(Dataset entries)
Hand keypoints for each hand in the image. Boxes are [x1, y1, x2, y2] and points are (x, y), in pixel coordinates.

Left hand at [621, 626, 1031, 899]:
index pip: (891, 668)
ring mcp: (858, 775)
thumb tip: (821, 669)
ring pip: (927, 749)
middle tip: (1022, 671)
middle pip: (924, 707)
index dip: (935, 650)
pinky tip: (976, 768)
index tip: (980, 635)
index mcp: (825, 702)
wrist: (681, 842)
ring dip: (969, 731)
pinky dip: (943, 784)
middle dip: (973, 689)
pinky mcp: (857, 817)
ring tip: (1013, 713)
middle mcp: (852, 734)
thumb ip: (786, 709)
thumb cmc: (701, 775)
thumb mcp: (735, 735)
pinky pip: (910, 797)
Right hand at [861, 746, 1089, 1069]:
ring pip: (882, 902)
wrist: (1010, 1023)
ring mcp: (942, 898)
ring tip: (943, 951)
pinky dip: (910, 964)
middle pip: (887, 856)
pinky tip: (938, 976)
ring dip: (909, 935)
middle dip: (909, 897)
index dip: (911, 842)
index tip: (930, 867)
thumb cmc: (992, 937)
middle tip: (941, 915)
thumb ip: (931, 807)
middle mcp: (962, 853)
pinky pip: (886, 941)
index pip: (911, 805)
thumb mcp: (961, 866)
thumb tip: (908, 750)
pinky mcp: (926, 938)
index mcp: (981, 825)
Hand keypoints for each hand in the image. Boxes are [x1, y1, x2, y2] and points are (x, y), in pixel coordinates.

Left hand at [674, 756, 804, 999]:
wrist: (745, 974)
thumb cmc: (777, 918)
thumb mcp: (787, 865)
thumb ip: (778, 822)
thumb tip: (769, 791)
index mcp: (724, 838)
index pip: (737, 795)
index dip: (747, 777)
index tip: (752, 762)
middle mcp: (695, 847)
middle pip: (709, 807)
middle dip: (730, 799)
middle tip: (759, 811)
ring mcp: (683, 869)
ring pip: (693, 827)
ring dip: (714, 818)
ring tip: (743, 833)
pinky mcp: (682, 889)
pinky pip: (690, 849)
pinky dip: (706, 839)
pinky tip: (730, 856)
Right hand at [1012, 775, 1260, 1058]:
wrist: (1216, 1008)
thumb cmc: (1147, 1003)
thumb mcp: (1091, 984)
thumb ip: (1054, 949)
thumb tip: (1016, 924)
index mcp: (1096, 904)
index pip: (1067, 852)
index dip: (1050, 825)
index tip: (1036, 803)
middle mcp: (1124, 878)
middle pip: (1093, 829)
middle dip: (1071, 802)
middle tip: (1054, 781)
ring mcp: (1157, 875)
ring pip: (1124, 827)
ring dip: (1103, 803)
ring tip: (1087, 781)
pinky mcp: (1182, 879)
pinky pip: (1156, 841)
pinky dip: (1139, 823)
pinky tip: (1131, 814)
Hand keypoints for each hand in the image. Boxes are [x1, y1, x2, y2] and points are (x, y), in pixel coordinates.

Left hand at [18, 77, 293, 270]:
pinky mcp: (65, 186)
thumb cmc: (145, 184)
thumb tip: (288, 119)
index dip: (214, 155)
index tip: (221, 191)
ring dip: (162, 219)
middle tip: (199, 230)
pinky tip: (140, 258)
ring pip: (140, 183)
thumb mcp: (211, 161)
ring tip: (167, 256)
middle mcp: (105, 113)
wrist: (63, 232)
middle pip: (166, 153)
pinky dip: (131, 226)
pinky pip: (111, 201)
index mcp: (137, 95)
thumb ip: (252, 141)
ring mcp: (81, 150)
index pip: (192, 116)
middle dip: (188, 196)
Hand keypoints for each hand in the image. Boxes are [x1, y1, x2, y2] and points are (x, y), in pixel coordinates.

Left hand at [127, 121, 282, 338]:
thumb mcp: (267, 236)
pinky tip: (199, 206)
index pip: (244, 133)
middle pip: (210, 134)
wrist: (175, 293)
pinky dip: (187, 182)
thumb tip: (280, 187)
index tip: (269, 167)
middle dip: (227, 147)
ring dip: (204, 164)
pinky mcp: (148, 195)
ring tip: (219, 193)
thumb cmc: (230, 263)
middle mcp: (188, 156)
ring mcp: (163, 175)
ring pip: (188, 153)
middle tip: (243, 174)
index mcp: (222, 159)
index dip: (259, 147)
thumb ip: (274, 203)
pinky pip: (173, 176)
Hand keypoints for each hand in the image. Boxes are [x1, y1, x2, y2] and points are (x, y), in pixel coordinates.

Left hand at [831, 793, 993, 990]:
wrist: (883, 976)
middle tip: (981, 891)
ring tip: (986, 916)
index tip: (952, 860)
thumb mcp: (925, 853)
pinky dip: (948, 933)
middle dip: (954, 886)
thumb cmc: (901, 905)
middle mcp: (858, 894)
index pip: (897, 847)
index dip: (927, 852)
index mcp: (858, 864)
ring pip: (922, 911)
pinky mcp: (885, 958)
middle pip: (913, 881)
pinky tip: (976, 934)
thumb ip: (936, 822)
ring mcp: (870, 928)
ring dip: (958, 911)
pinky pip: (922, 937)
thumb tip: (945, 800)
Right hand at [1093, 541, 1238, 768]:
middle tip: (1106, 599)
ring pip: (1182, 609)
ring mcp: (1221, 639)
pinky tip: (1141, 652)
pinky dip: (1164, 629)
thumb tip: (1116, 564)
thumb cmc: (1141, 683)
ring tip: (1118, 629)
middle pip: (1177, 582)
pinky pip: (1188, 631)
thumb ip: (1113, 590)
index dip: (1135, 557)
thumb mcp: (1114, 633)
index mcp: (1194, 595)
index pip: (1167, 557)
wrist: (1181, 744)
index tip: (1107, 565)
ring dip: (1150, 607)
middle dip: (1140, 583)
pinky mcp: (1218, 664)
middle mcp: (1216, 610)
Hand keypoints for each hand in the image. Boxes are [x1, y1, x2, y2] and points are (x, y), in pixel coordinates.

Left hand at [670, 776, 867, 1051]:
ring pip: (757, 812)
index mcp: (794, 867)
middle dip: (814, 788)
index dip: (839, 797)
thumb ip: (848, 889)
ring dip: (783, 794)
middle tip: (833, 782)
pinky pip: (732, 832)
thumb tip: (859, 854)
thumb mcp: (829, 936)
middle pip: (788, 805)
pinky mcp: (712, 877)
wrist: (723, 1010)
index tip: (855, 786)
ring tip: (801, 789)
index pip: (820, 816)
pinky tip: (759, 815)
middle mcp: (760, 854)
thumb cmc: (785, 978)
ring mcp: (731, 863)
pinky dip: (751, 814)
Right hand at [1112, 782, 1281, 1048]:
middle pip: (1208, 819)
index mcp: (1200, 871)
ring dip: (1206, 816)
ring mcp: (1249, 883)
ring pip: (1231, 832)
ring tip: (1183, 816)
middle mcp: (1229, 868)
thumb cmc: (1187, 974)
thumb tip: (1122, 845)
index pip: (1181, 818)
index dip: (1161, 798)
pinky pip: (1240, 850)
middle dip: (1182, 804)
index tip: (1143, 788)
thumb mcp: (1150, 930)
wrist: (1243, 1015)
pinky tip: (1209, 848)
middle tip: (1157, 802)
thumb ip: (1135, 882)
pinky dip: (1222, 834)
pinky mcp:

What you have to do: Above are the lines; repeat exactly the ones from the line containing "middle mcp: (760, 854)" down to the line containing "thumb tip: (1122, 845)", both inclusive.

Solution:
middle mcp: (760, 854)
thumb cmc: (785, 978)
ring mcp: (731, 863)
pinky dip: (751, 814)
Right hand at [1112, 782, 1281, 1048]:
middle pip: (1208, 819)
index mcp: (1200, 871)
ring dip: (1206, 816)
ring mcp: (1249, 883)
ring pip: (1231, 832)
ring tip: (1183, 816)
middle mcp: (1229, 868)
thumb cmc: (1187, 974)
thumb tip: (1122, 845)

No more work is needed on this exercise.